When J.J. McKinney saw his daughters dancing in a previous Roar of Love production, he knew he wanted to get involved.
“I like being on stage,” said the Martinez father of six. “It looked like a lot of fun watching it from the audience.”
McKinney will play Mrs. Beaver, the female counterpart to his role last year.
He spent months preparing for the performance, along with his four children: Melanya, 12; Olivia, 8; Renwick, 6; and Seamus, 4.
“I think it’s wonderful,” McKinney’s wife Jennifer said of her family’s involvement in the ballet. “J.J. is a great example of enjoying life.”

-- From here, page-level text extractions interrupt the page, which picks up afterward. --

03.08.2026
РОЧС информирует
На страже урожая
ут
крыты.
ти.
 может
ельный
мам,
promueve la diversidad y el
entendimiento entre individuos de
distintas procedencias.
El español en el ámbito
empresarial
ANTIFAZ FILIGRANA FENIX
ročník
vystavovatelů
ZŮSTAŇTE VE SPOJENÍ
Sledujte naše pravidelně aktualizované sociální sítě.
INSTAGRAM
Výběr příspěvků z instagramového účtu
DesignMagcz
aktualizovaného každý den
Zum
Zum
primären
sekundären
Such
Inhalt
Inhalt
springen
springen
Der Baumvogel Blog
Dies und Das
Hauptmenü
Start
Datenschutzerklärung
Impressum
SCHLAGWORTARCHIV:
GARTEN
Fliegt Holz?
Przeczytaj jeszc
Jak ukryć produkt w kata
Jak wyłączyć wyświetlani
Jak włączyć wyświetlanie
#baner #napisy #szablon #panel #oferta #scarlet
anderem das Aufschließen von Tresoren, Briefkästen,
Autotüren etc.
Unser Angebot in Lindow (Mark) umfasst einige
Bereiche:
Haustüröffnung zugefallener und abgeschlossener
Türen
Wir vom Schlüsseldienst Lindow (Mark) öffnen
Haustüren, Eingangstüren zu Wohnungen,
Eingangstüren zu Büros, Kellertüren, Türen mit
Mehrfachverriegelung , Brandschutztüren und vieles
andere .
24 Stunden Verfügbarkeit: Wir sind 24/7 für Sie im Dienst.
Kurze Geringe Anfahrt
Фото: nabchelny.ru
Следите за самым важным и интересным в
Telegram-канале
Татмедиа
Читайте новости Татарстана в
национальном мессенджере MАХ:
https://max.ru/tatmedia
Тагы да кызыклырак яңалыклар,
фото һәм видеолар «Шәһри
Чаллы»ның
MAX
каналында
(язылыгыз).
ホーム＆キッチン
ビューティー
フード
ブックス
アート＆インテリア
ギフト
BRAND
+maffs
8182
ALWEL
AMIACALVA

Two showings of Roar of Love are at 1 p.m. and 5 p.m. Saturday at the Bell Auditorium in Augusta.
Roar of Love is Columbia County Ballet’s rendition of C.S. Lewis’ The Lion, the Witch and the Wardrobe. The performance features 300 dancers at the Martinez ballet studio, owned by Ron and Kathleen Jones.
The ballet is based on the Easter story and follows four young siblings as they explore a world full of mystique and enchantment.
Roar of Love not only attracts families each year to join the cast, but also to watch the story, Ron Jones said.
“It’s become a tradition that is a rich one that families can share together, and it just enhances their Easter experience,” he said.
Tickets cost $25 for adults and $20 for children, students, seniors and military personnel with identification.
The McKinney’s eldest daughter, Melanya, is playing the part of a flower fairy as well as a bat. Her sister, Olivia, will be a fairy sprite in the performance, while Renwick is a ghoul, and Seamus is a ghoul understudy.
“We have to look scary,” Renwick said.
The ballet experience, Jennifer McKinney said, gives her daughters an opportunity to bond with their father and her sons a chance to do something different.
“I’m just in awe of what they all do,” said McKinney, who is not in this year’s production.
J.J. McKinney, who runs marathons, said he’s realized that dancing can serve as an intense workout.
“I invite anyone who has sons to get them involved,” he said. “It’s definitely a version of strength training that’s good for young boys.”
Along the way, McKinney said he’s also learned quite a bit from his girls.
“It gives my daughters an opportunity to teach their dad a few things,” he said. “I have to ask their advice a lot.”